(Given entries)
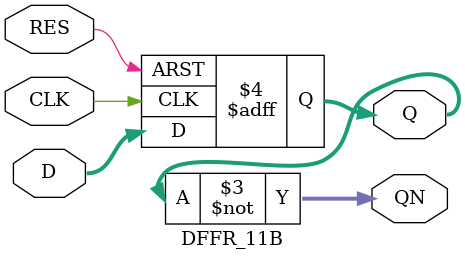
<source format=v>
module DFFR_11B(D, CLK, RES, Q, QN);

	 parameter BW = 11;

	 input  signed[BW-1:0] D;
	 input CLK, RES;
	 output  signed[BW-1:0] QN,Q;
	 reg  signed[BW-1:0] Q;

	 always @(posedge CLK or posedge RES) begin
		if( RES == 1'b1)
			Q <= 0;
		else
			Q <= D;
	 end
	 
	 assign QN = ~Q;
	 
endmodule

</source>
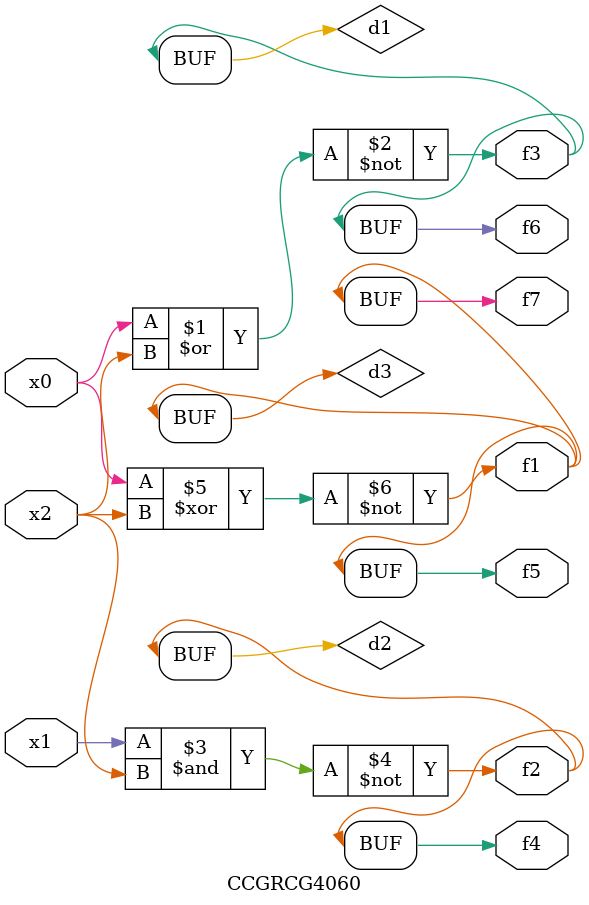
<source format=v>
module CCGRCG4060(
	input x0, x1, x2,
	output f1, f2, f3, f4, f5, f6, f7
);

	wire d1, d2, d3;

	nor (d1, x0, x2);
	nand (d2, x1, x2);
	xnor (d3, x0, x2);
	assign f1 = d3;
	assign f2 = d2;
	assign f3 = d1;
	assign f4 = d2;
	assign f5 = d3;
	assign f6 = d1;
	assign f7 = d3;
endmodule

</source>
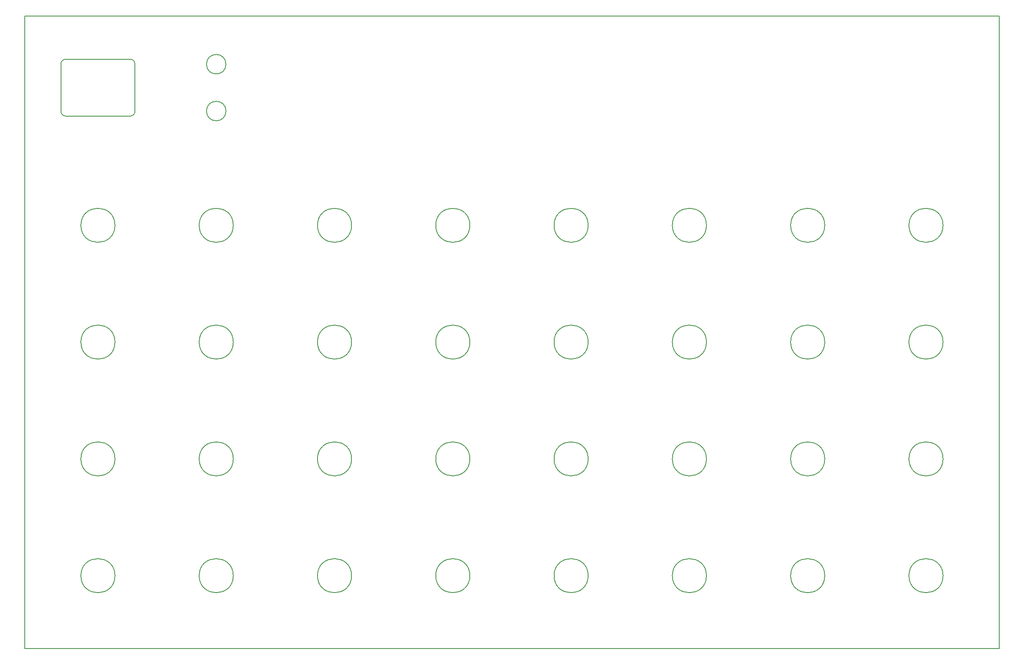
<source format=gbr>
G04 #@! TF.GenerationSoftware,KiCad,Pcbnew,(5.1.8-0-10_14)*
G04 #@! TF.CreationDate,2020-12-02T17:32:51+02:00*
G04 #@! TF.ProjectId,N32B_Top_panel_v1.3,4e333242-5f54-46f7-905f-70616e656c5f,rev?*
G04 #@! TF.SameCoordinates,Original*
G04 #@! TF.FileFunction,Profile,NP*
%FSLAX46Y46*%
G04 Gerber Fmt 4.6, Leading zero omitted, Abs format (unit mm)*
G04 Created by KiCad (PCBNEW (5.1.8-0-10_14)) date 2020-12-02 17:32:51*
%MOMM*%
%LPD*%
G01*
G04 APERTURE LIST*
G04 #@! TA.AperFunction,Profile*
%ADD10C,0.200000*%
G04 #@! TD*
G04 APERTURE END LIST*
D10*
X91256000Y-49501075D02*
G75*
G03*
X91256000Y-49501075I-2000000J0D01*
G01*
X91256000Y-39880002D02*
G75*
G03*
X91256000Y-39880002I-2000000J0D01*
G01*
X58370000Y-50546539D02*
G75*
G02*
X57370000Y-49546539I0J1000000D01*
G01*
X57370000Y-39834539D02*
X57370000Y-49546539D01*
X57370000Y-39834539D02*
G75*
G02*
X58370000Y-38834539I1000000J0D01*
G01*
X71569999Y-38834539D02*
X58370000Y-38834539D01*
X71570000Y-38834539D02*
G75*
G02*
X72570000Y-39834539I0J-1000000D01*
G01*
X72570000Y-49546539D02*
X72570000Y-39834539D01*
X72570000Y-49546540D02*
G75*
G02*
X71569999Y-50546539I-1000000J1D01*
G01*
X58370000Y-50546539D02*
X71569999Y-50546539D01*
X238470000Y-72980000D02*
G75*
G03*
X238470000Y-72980000I-3500000J0D01*
G01*
X214184285Y-72980000D02*
G75*
G03*
X214184285Y-72980000I-3500000J0D01*
G01*
X189898571Y-72980000D02*
G75*
G03*
X189898571Y-72980000I-3500000J0D01*
G01*
X165612857Y-72980000D02*
G75*
G03*
X165612857Y-72980000I-3500000J0D01*
G01*
X141327142Y-72980000D02*
G75*
G03*
X141327142Y-72980000I-3500000J0D01*
G01*
X117041428Y-72980000D02*
G75*
G03*
X117041428Y-72980000I-3500000J0D01*
G01*
X92755714Y-72980000D02*
G75*
G03*
X92755714Y-72980000I-3500000J0D01*
G01*
X68470000Y-72980000D02*
G75*
G03*
X68470000Y-72980000I-3500000J0D01*
G01*
X238470000Y-96980000D02*
G75*
G03*
X238470000Y-96980000I-3500000J0D01*
G01*
X214184285Y-96980000D02*
G75*
G03*
X214184285Y-96980000I-3500000J0D01*
G01*
X189898571Y-96980000D02*
G75*
G03*
X189898571Y-96980000I-3500000J0D01*
G01*
X165612857Y-96980000D02*
G75*
G03*
X165612857Y-96980000I-3500000J0D01*
G01*
X141327142Y-96980000D02*
G75*
G03*
X141327142Y-96980000I-3500000J0D01*
G01*
X117041428Y-96980000D02*
G75*
G03*
X117041428Y-96980000I-3500000J0D01*
G01*
X92755714Y-96980000D02*
G75*
G03*
X92755714Y-96980000I-3500000J0D01*
G01*
X68470000Y-96980000D02*
G75*
G03*
X68470000Y-96980000I-3500000J0D01*
G01*
X238470000Y-120980000D02*
G75*
G03*
X238470000Y-120980000I-3500000J0D01*
G01*
X214184285Y-120980000D02*
G75*
G03*
X214184285Y-120980000I-3500000J0D01*
G01*
X189898571Y-120980000D02*
G75*
G03*
X189898571Y-120980000I-3500000J0D01*
G01*
X165612857Y-120980000D02*
G75*
G03*
X165612857Y-120980000I-3500000J0D01*
G01*
X141327142Y-120980000D02*
G75*
G03*
X141327142Y-120980000I-3500000J0D01*
G01*
X117041428Y-120980000D02*
G75*
G03*
X117041428Y-120980000I-3500000J0D01*
G01*
X92755714Y-120980000D02*
G75*
G03*
X92755714Y-120980000I-3500000J0D01*
G01*
X68470000Y-120980000D02*
G75*
G03*
X68470000Y-120980000I-3500000J0D01*
G01*
X49970000Y-29980108D02*
X49970000Y-159979695D01*
X249969639Y-29980108D02*
X49970000Y-29980108D01*
X249969639Y-159979696D02*
X249969639Y-29980108D01*
X92755714Y-144980000D02*
G75*
G03*
X92755714Y-144980000I-3500000J0D01*
G01*
X68470000Y-144980000D02*
G75*
G03*
X68470000Y-144980000I-3500000J0D01*
G01*
X49970000Y-159979695D02*
X249969639Y-159979696D01*
X165612857Y-144980000D02*
G75*
G03*
X165612857Y-144980000I-3500000J0D01*
G01*
X141327142Y-144980000D02*
G75*
G03*
X141327142Y-144980000I-3500000J0D01*
G01*
X117041428Y-144980000D02*
G75*
G03*
X117041428Y-144980000I-3500000J0D01*
G01*
X238470000Y-144980000D02*
G75*
G03*
X238470000Y-144980000I-3500000J0D01*
G01*
X214184285Y-144980000D02*
G75*
G03*
X214184285Y-144980000I-3500000J0D01*
G01*
X189898571Y-144980000D02*
G75*
G03*
X189898571Y-144980000I-3500000J0D01*
G01*
M02*

</source>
(End Given entries)
Problem details :: When you output the entries, keep each line exactly as it is and leave out any pictures.

Result of this exercise ::
<source format=v>
module DFFR_11B(D, CLK, RES, Q, QN);

	 parameter BW = 11;

	 input  signed[BW-1:0] D;
	 input CLK, RES;
	 output  signed[BW-1:0] QN,Q;
	 reg  signed[BW-1:0] Q;

	 always @(posedge CLK or posedge RES) begin
		if( RES == 1'b1)
			Q <= 0;
		else
			Q <= D;
	 end
	 
	 assign QN = ~Q;
	 
endmodule

</source>
<source format=v>
module CCGRCG4060(
	input x0, x1, x2,
	output f1, f2, f3, f4, f5, f6, f7
);

	wire d1, d2, d3;

	nor (d1, x0, x2);
	nand (d2, x1, x2);
	xnor (d3, x0, x2);
	assign f1 = d3;
	assign f2 = d2;
	assign f3 = d1;
	assign f4 = d2;
	assign f5 = d3;
	assign f6 = d1;
	assign f7 = d3;
endmodule

</source>
<source format=gbr>
G04 #@! TF.GenerationSoftware,KiCad,Pcbnew,(5.1.8-0-10_14)*
G04 #@! TF.CreationDate,2020-12-02T17:32:51+02:00*
G04 #@! TF.ProjectId,N32B_Top_panel_v1.3,4e333242-5f54-46f7-905f-70616e656c5f,rev?*
G04 #@! TF.SameCoordinates,Original*
G04 #@! TF.FileFunction,Profile,NP*
%FSLAX46Y46*%
G04 Gerber Fmt 4.6, Leading zero omitted, Abs format (unit mm)*
G04 Created by KiCad (PCBNEW (5.1.8-0-10_14)) date 2020-12-02 17:32:51*
%MOMM*%
%LPD*%
G01*
G04 APERTURE LIST*
G04 #@! TA.AperFunction,Profile*
%ADD10C,0.200000*%
G04 #@! TD*
G04 APERTURE END LIST*
D10*
X91256000Y-49501075D02*
G75*
G03*
X91256000Y-49501075I-2000000J0D01*
G01*
X91256000Y-39880002D02*
G75*
G03*
X91256000Y-39880002I-2000000J0D01*
G01*
X58370000Y-50546539D02*
G75*
G02*
X57370000Y-49546539I0J1000000D01*
G01*
X57370000Y-39834539D02*
X57370000Y-49546539D01*
X57370000Y-39834539D02*
G75*
G02*
X58370000Y-38834539I1000000J0D01*
G01*
X71569999Y-38834539D02*
X58370000Y-38834539D01*
X71570000Y-38834539D02*
G75*
G02*
X72570000Y-39834539I0J-1000000D01*
G01*
X72570000Y-49546539D02*
X72570000Y-39834539D01*
X72570000Y-49546540D02*
G75*
G02*
X71569999Y-50546539I-1000000J1D01*
G01*
X58370000Y-50546539D02*
X71569999Y-50546539D01*
X238470000Y-72980000D02*
G75*
G03*
X238470000Y-72980000I-3500000J0D01*
G01*
X214184285Y-72980000D02*
G75*
G03*
X214184285Y-72980000I-3500000J0D01*
G01*
X189898571Y-72980000D02*
G75*
G03*
X189898571Y-72980000I-3500000J0D01*
G01*
X165612857Y-72980000D02*
G75*
G03*
X165612857Y-72980000I-3500000J0D01*
G01*
X141327142Y-72980000D02*
G75*
G03*
X141327142Y-72980000I-3500000J0D01*
G01*
X117041428Y-72980000D02*
G75*
G03*
X117041428Y-72980000I-3500000J0D01*
G01*
X92755714Y-72980000D02*
G75*
G03*
X92755714Y-72980000I-3500000J0D01*
G01*
X68470000Y-72980000D02*
G75*
G03*
X68470000Y-72980000I-3500000J0D01*
G01*
X238470000Y-96980000D02*
G75*
G03*
X238470000Y-96980000I-3500000J0D01*
G01*
X214184285Y-96980000D02*
G75*
G03*
X214184285Y-96980000I-3500000J0D01*
G01*
X189898571Y-96980000D02*
G75*
G03*
X189898571Y-96980000I-3500000J0D01*
G01*
X165612857Y-96980000D02*
G75*
G03*
X165612857Y-96980000I-3500000J0D01*
G01*
X141327142Y-96980000D02*
G75*
G03*
X141327142Y-96980000I-3500000J0D01*
G01*
X117041428Y-96980000D02*
G75*
G03*
X117041428Y-96980000I-3500000J0D01*
G01*
X92755714Y-96980000D02*
G75*
G03*
X92755714Y-96980000I-3500000J0D01*
G01*
X68470000Y-96980000D02*
G75*
G03*
X68470000Y-96980000I-3500000J0D01*
G01*
X238470000Y-120980000D02*
G75*
G03*
X238470000Y-120980000I-3500000J0D01*
G01*
X214184285Y-120980000D02*
G75*
G03*
X214184285Y-120980000I-3500000J0D01*
G01*
X189898571Y-120980000D02*
G75*
G03*
X189898571Y-120980000I-3500000J0D01*
G01*
X165612857Y-120980000D02*
G75*
G03*
X165612857Y-120980000I-3500000J0D01*
G01*
X141327142Y-120980000D02*
G75*
G03*
X141327142Y-120980000I-3500000J0D01*
G01*
X117041428Y-120980000D02*
G75*
G03*
X117041428Y-120980000I-3500000J0D01*
G01*
X92755714Y-120980000D02*
G75*
G03*
X92755714Y-120980000I-3500000J0D01*
G01*
X68470000Y-120980000D02*
G75*
G03*
X68470000Y-120980000I-3500000J0D01*
G01*
X49970000Y-29980108D02*
X49970000Y-159979695D01*
X249969639Y-29980108D02*
X49970000Y-29980108D01*
X249969639Y-159979696D02*
X249969639Y-29980108D01*
X92755714Y-144980000D02*
G75*
G03*
X92755714Y-144980000I-3500000J0D01*
G01*
X68470000Y-144980000D02*
G75*
G03*
X68470000Y-144980000I-3500000J0D01*
G01*
X49970000Y-159979695D02*
X249969639Y-159979696D01*
X165612857Y-144980000D02*
G75*
G03*
X165612857Y-144980000I-3500000J0D01*
G01*
X141327142Y-144980000D02*
G75*
G03*
X141327142Y-144980000I-3500000J0D01*
G01*
X117041428Y-144980000D02*
G75*
G03*
X117041428Y-144980000I-3500000J0D01*
G01*
X238470000Y-144980000D02*
G75*
G03*
X238470000Y-144980000I-3500000J0D01*
G01*
X214184285Y-144980000D02*
G75*
G03*
X214184285Y-144980000I-3500000J0D01*
G01*
X189898571Y-144980000D02*
G75*
G03*
X189898571Y-144980000I-3500000J0D01*
G01*
M02*

</source>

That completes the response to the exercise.